## To do
From the line with "impulsado por la" through the line with "crecimiento en varias", repeat the entries verbatim, both end lines included, and add nothing.

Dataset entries

────────────────────

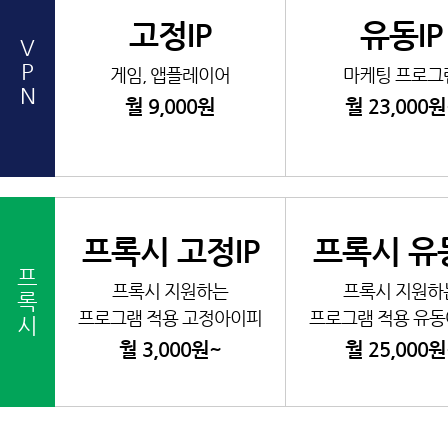
고정IP
유동IP
V
P
게임, 앱플레이어
마케팅 프로그
N
월 9,000원
월 23,000원
프록시 고정IP
프록시 유동
프
프록시 지원하는
프록시 지원하
록
프로그램 적용 고정아이피
프로그램 적용 유
시
월 3,000원~
월 25,000원
모
모
아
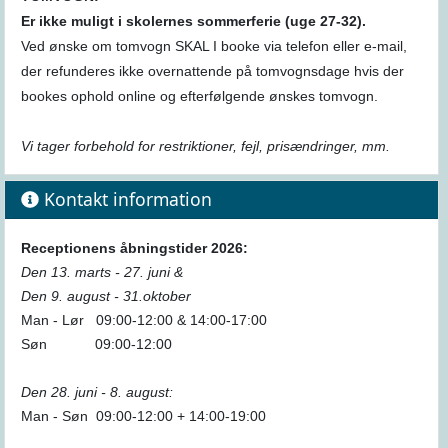
Er ikke muligt i skolernes sommerferie (uge 27-32).
Ved ønske om tomvogn SKAL I booke via telefon eller e-mail,
der refunderes ikke overnattende på tomvognsdage hvis der
bookes ophold online og efterfølgende ønskes tomvogn.
Vi tager forbehold for restriktioner, fejl, prisændringer, mm.
Kontakt information
Receptionens åbningstider 2026:
Den 13. marts - 27. juni &
Den 9. august - 31.oktober
Man - Lør 09:00-12:00 & 14:00-17:00
Søn 09:00-12:00
Den 28. juni - 8. august:
Man - Søn 09:00-12:00 + 14:00-19:00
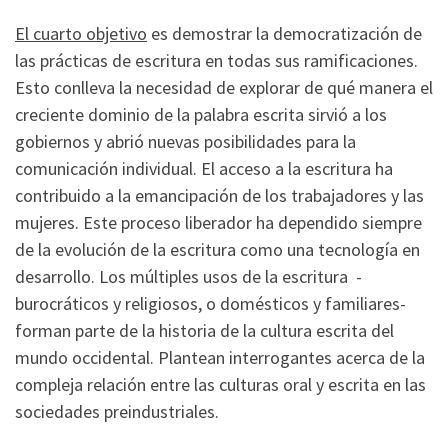
El cuarto objetivo
es demostrar la democratización de
las prácticas de escritura en todas sus ramificaciones.
Esto conlleva la necesidad de explorar de qué manera el
creciente dominio de la palabra escrita sirvió a los
gobiernos y abrió nuevas posibilidades para la
comunicación individual. El acceso a la escritura ha
contribuido a la emancipación de los trabajadores y las
mujeres. Este proceso liberador ha dependido siempre
de la evolución de la escritura como una tecnología en
desarrollo. Los múltiples usos de la escritura -
burocráticos y religiosos, o domésticos y familiares-
forman parte de la historia de la cultura escrita del
mundo occidental. Plantean interrogantes acerca de la
compleja relación entre las culturas oral y escrita en las
sociedades preindustriales.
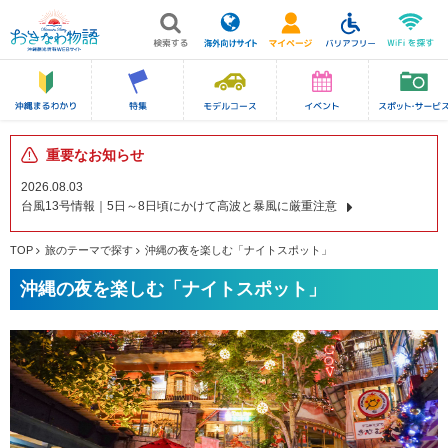
重要なお知らせ
2026.08.03
台風13号情報｜5日～8日頃にかけて高波と暴風に厳重注意
TOP
旅のテーマで探す
沖縄の夜を楽しむ「ナイトスポット」
沖縄の夜を楽しむ「ナイトスポット」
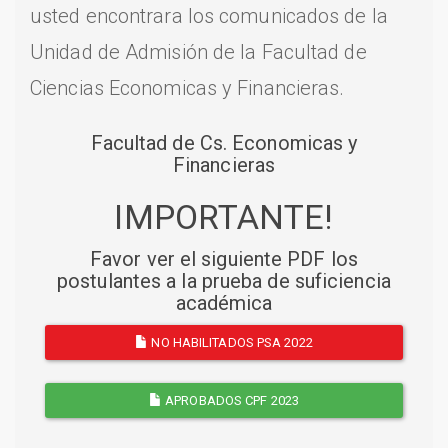
usted encontrara los comunicados de la
Unidad de Admisión de la Facultad de
Ciencias Economicas y Financieras.
Facultad de Cs. Economicas y
Financieras
IMPORTANTE!
Favor ver el siguiente PDF los
postulantes a la prueba de suficiencia
académica
NO HABILITADOS PSA 2022
APROBADOS CPF 2023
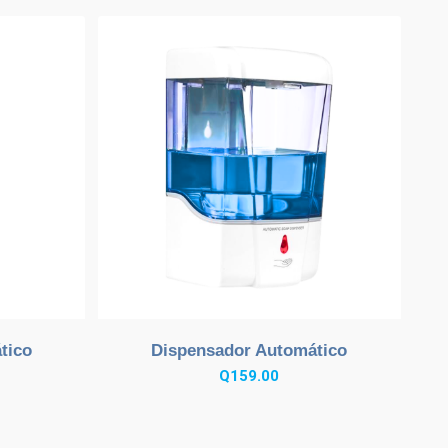
tico
Dispensador Automático
Q
159.00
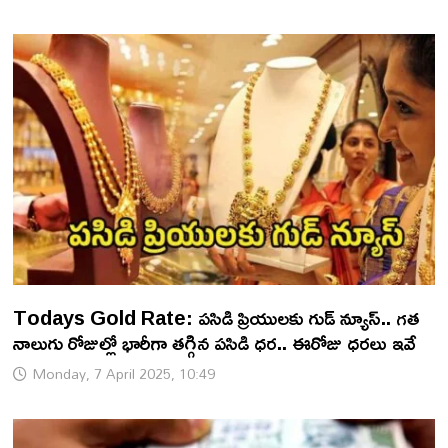
Todays Gold Rate: పసిడి ప్రియులకు గుడ్ న్యూస్.. గత
నాలుగు రోజుల్లో భారీగా తగ్గిన పసిడి ధర.. ఈరోజు ధరలు ఇవే
Monday, 7 April 2025, 10:49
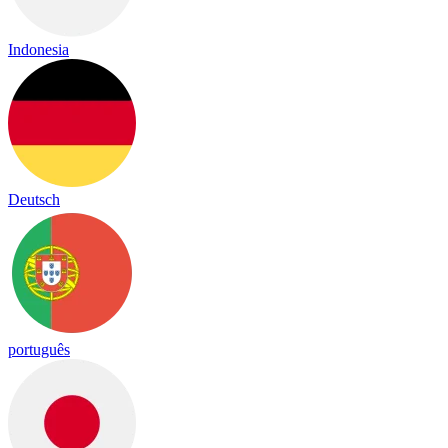
Indonesia
Deutsch
português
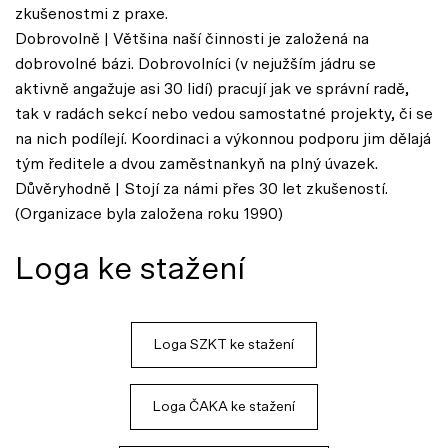
zkušenostmi z praxe.
Dobrovolně | Většina naší činnosti je založená na
dobrovolné bázi. Dobrovolníci (v nejužším jádru se
aktivně angažuje asi 30 lidí) pracují jak ve správní radě,
tak v radách sekcí nebo vedou samostatné projekty, či se
na nich podílejí. Koordinaci a výkonnou podporu jim dělajá
tým ředitele a dvou zaměstnankyň na plný úvazek.
Důvěryhodně | Stojí za námi přes 30 let zkušeností.
(Organizace byla založena roku 1990)
Loga ke stažení
Loga SZKT ke stažení
Loga ČAKA ke stažení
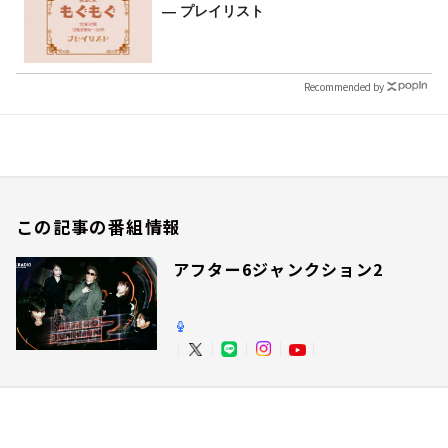
― プレイリスト
Recommended by
この記事の番組情報
アフター6ジャンクション2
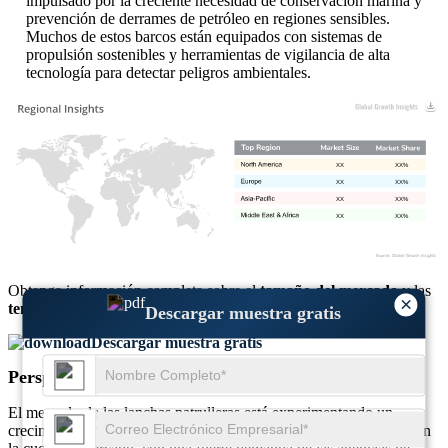
impulsado por la creciente necesidad de conservación marina y
prevención de derrames de petróleo en regiones sensibles.
Muchos de estos barcos están equipados con sistemas de
propulsión sostenibles y herramientas de vigilancia de alta
tecnología para detectar peligros ambientales.
XX
XX%
XX
XX%
XX
XX%
XX
XX%
Obtenga información completa sobre el
tamaño del mercado
y las
×
tendencias de crecimiento
Descargar muestra gratis
Descargar muestra gratis
Perspectivas regionales de lanchas patrulleras
El mercado de las lanchas patrulleras está experimentando un
crecimiento en varias regiones. América del Norte y Europa lideran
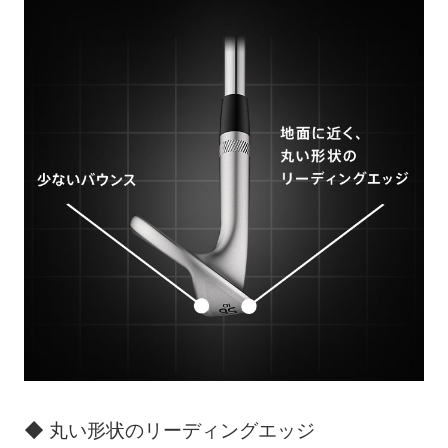
◆ 丸い形状のリーディングエッジ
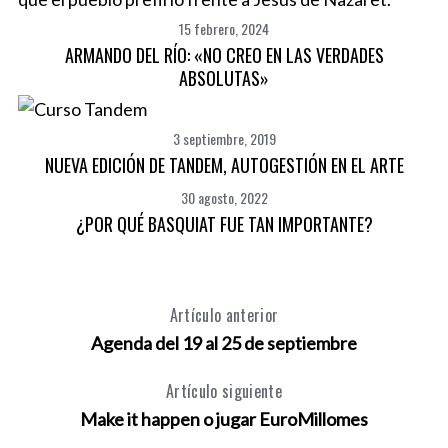
15 febrero, 2024
ARMANDO DEL RÍO: «NO CREO EN LAS VERDADES
ABSOLUTAS»
3 septiembre, 2019
NUEVA EDICIÓN DE TANDEM, AUTOGESTIÓN EN EL ARTE
30 agosto, 2022
¿POR QUÉ BASQUIAT FUE TAN IMPORTANTE?
Artículo anterior
Agenda del 19 al 25 de septiembre
Artículo siguiente
Make it happen o jugar EuroMillomes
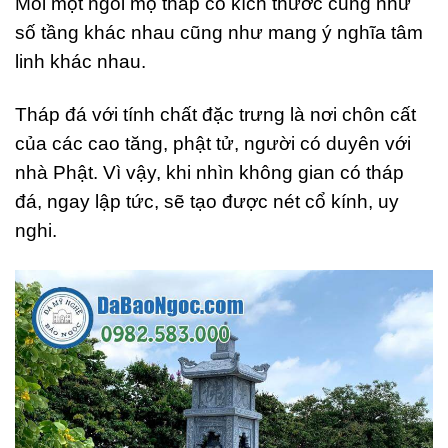
Mỗi một ngôi mộ tháp có kích thước cũng như
số tầng khác nhau cũng như mang ý nghĩa tâm
linh khác nhau.
Tháp đá với tính chất đặc trưng là nơi chôn cất
của các cao tăng, phật tử, người có duyên với
nhà Phật. Vì vậy, khi nhìn không gian có tháp
đá, ngay lập tức, sẽ tạo được nét cổ kính, uy
nghi.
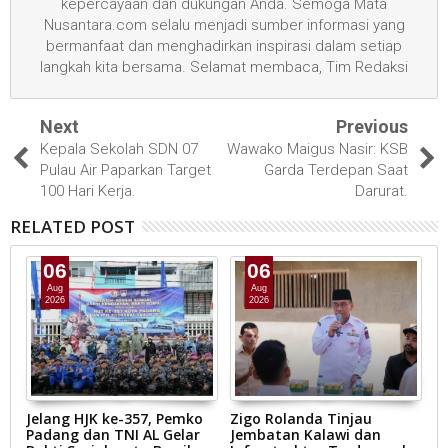
kepercayaan dan dukungan Anda. Semoga Mata
Nusantara.com selalu menjadi sumber informasi yang
bermanfaat dan menghadirkan inspirasi dalam setiap
langkah kita bersama. Selamat membaca, Tim Redaksi
Next
Previous
Kepala Sekolah SDN 07
Wawako Maigus Nasir: KSB
Pulau Air Paparkan Target
Garda Terdepan Saat
100 Hari Kerja.
Darurat.
RELATED POST
06
06
Aug
Aug
2026
2026
Jelang HJK ke-357, Pemko
Zigo Rolanda Tinjau
W
li
Padang dan TNI AL Gelar
Jembatan Kalawi dan
S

────────────────────

## Solution below
impulsado por la creciente necesidad de conservación marina y
prevención de derrames de petróleo en regiones sensibles.
Muchos de estos barcos están equipados con sistemas de
propulsión sostenibles y herramientas de vigilancia de alta
tecnología para detectar peligros ambientales.
XX
XX%
XX
XX%
XX
XX%
XX
XX%
Obtenga información completa sobre el
tamaño del mercado
y las
×
tendencias de crecimiento
Descargar muestra gratis
Descargar muestra gratis
Perspectivas regionales de lanchas patrulleras
El mercado de las lanchas patrulleras está experimentando un
crecimiento en varias regiones. América del Norte y Europa lideran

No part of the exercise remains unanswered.